══ SELECTED PASSAGE ══

Eci’at, one of the legal opposition parties during the Derg era, was also led by Obbo Bàrô Tumsà. He was truly an Oromo liberation leader who successfully combined both nonviolent struggle and armed resistance as complementary means in the Oromo liberation movement. It is unfortunate that different Oromo organizations have often alienated one another, viewing each other as enemies simply due to differing approaches—choosing one means over the other for practical reasons. It is disheartening to hear that some members and supporters of one organization regard other Oromo nationalists as enemies (or vice versa) simply because they prefer one method over another. Additionally, it is unfortunate that Dr. Abiy seems to be preserving the dominance of Amharanet over Oromummaa and other national identities. He appears to be the antithesis of Dr. Bàrô Tumsà.
It seems that Obbo Bàrô Tumsà spoke to Oromo youth about 40 years ago, offering a solution to our contemporary issues. We know what the level of consciousness among the Oromo people was at that time regarding his five points: 1) disseminate the spirit of Oromo nationalism; 2) be tolerant of one another and reestablish Oromo national unity; 3) build a strong organization; 4) capture state power; 5) take actions that facilitate fundamental social transformations. Is our level of consciousness and practice now different from that time? Do we still need to focus on these five points as we did many years ago? A lot has changed in that time span: now, the spirit of Oromo nationalism is already disseminated throughout the Oromo nation; at least, we know that without tolerance and national unity, success is not near; we do pay lip service to building a strong organization, even though we lag behind in practice; we now recognize that capturing state power at Caffé Aràrà (CA) palace is key, whether we democratize Ethiopia or decolonize Oromia; and we have seen since 1991 how easy it is to take any action of transformation after obtaining that key from TPLF.
Like it or not, the essence of the struggle in that country is a triangular conflict between Amhara elites, Tigray warlords, and Oromo nationalists for the key to the CA. Before 1991, that key was in the hands of Amhara warlords. Since then, it has been the turn of Tigray elites. For Oromo freedom fighters to retain the key they recently acquired, Obbo Bàrô Tumsà’s prescription is still necessary. To be successful, I believe both Oromianists (those who want to decolonize Oromia) and Oropianists (those who wish to democratize Ethiopia, i.e., Oromummaa-led Ethiopia) need to agree on this common denominator: capturing and keeping state power at CA. Once that is achieved, the decision will be in our hands—whether to realize an independent Oromia (600,000 sq km) or an integrative Oropia (1,130,000 sq km). Thus, we must continually remind Oromo nationalists of the importance of uniting to keep the power at CA. State power there means, for the Oromo, the realization of bilisummà (freedom), abbà-biyyummà (self-rule of our own national area), hiré-murtéfannà (self-determination), àngô siyàsà (political power), and walabummà (sovereignty).

═══

TASK 1:
Answer these questions using the passage on Oromo nationalism:
(a) Which legal opposition party of the Derg era was led by Obbo Bàrô Tumsà?
(b) What is the third of his five points?
(c) What area is given for an integrative Oropia?
TASK 2:
Write the next paragraph of the passage on Oromo nationalism, beginning after its final sentence.

══ GIVEN ENTRIES ══

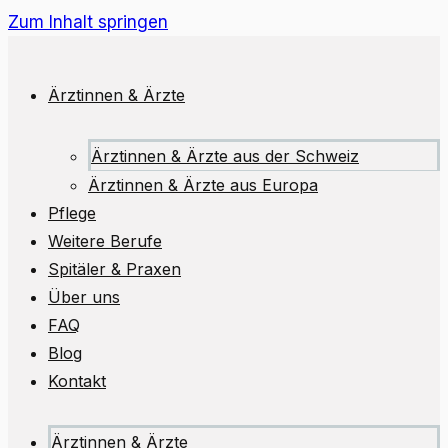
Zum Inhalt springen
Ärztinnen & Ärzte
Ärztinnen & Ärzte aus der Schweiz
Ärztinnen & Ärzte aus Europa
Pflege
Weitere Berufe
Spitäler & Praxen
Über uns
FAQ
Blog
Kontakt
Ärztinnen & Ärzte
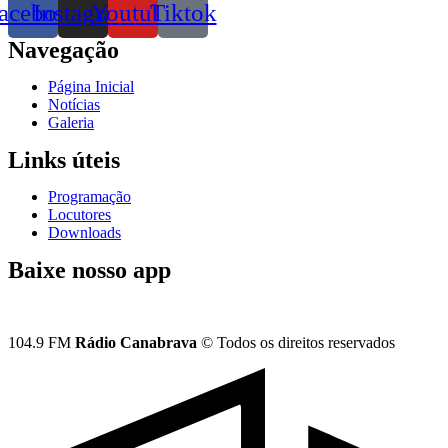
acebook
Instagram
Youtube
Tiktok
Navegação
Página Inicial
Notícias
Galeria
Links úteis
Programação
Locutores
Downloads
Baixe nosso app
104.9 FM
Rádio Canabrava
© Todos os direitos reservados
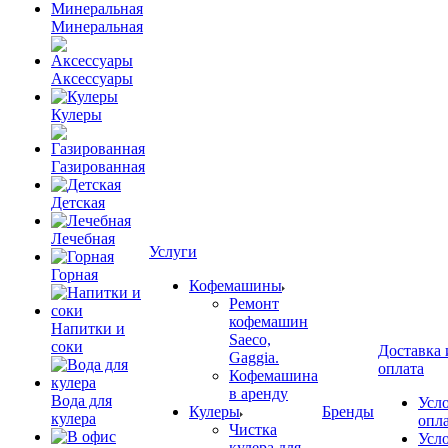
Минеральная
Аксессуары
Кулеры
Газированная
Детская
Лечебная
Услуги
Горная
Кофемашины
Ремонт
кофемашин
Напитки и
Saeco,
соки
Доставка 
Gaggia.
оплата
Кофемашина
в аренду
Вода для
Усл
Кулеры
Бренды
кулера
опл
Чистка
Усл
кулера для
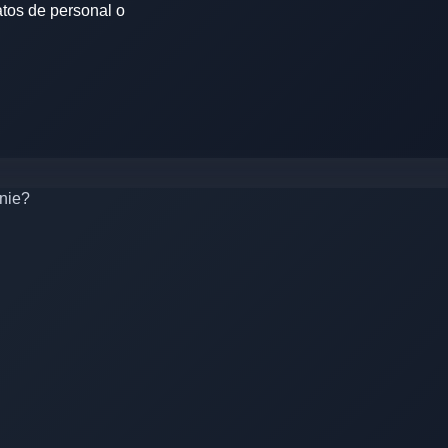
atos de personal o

═══

ANSWER SPACE 1:
(a) Eci’at
(b) Build a strong organization.
(c) 1,130,000 sq km

ANSWER SPACE 2:
Both examining the status quo and reassessing the validity of the five points is now crucial in order to move forward and efficiently fulfill the mission of Obbo Bàrô Tumsà’s message. The spirit of Oromo nationalism remains the best element to mobilize the Oromo people. Unfortunately, we still observe the RR-factor (regional and religious divisions) influencing certain Oromo elites, hindering necessary coordination. This factor needs to be effectively addressed. Tolerance among activists of different Oromo organizations is still lacking; it is disappointing to hear some cadres and leaders of our organizations fighting one another instead of focusing on the real enemy. While we know the importance of a strong organization to preserve our freedom, we remain neither adequately organized nor united for the common goal of keeping the state power at CA. The fifth point will only be realized if the fourth is achieved. It is in the final phase that we will decide whether to decolonize Oromia and/or democratize Oropia. Therefore, it makes little sense to quarrel now over these two post-freedom types of sovereignty. Whether we want to democratize Oropia or decolonize Oromia, the key first step for both is to retain state power at CA.
The importance of opting for either of the two sovereignty models now lies only in instrumentalizing them for the sake of mobilizing people. However, both the mobilized people and the leading parties must first consolidate power at CA and then take action to implement their version of sovereignty. Alternatively, the two Oromo camps could synthesize a common post-freedom agenda: an integrative Oropia as an optimal solution for the largest nation, which is present almost all over the country, allowing other nations to decide their own fate (independence vs. union). In addition to the presence of the Oromo across the country, here are some other reasons why we can claim the entire country of Ethiopia and rename it as Oropia:
Tigray elites reduced both Oromia and the Oromo almost by half, as planned by their leader Meles Zenawi—transforming the majority Oromo into a minority. Thus, it is better to reclaim the entire country rather than accept the less than half of Oromia ruled by ODP.
Oromo is Cushitic, and Cushitic peoples (including Amhara and Tigray nations, who deny their Cushitic roots) in the country are offspring or progenies of the Oromo, so they can be part and parcel of Oromia.
Some scholars argue that the entire country belongs to the Oromo and that all the past kings and leaders were Oromo, with Amharas merely being soldiers of past regimes.
The heart and brain of the country (Finfinné) is at the center of the Oromo nation. Therefore, any country administered from that center can be called Oromia.
The Oromo are the demographic majority (about 60%), and Oromia covers more than 60% of the country.
The economy of the country, especially exports (coffee, gold, hides and skins, flowers, chaat, etc.), is based in the Oromo region.
Most of the heroes and heroines who built and sustained the country as it is now are Oromo, and most athletes who contributed to the country’s fame are also Oromo.
Even Gojjam, parts of Gondar, and southern Tigray were once Oromo and belong to Oromia.
The original Cushitic language in Meroe was closely related to Afan Oromo, and other Cushitic languages are branches of it, so all peoples in the country can claim Oromo as their common root.
Wàqeffannà, the indigenous religion of the Cushites (also Abraham’s religion before Judaism), is still preserved among the Oromo and should be revived as a unique religion of the country.
The holy tree (mentioned in the Bible), under which pre-Judaism religious peoples sacrificed to their Wàqa, is still revered in Oromo society.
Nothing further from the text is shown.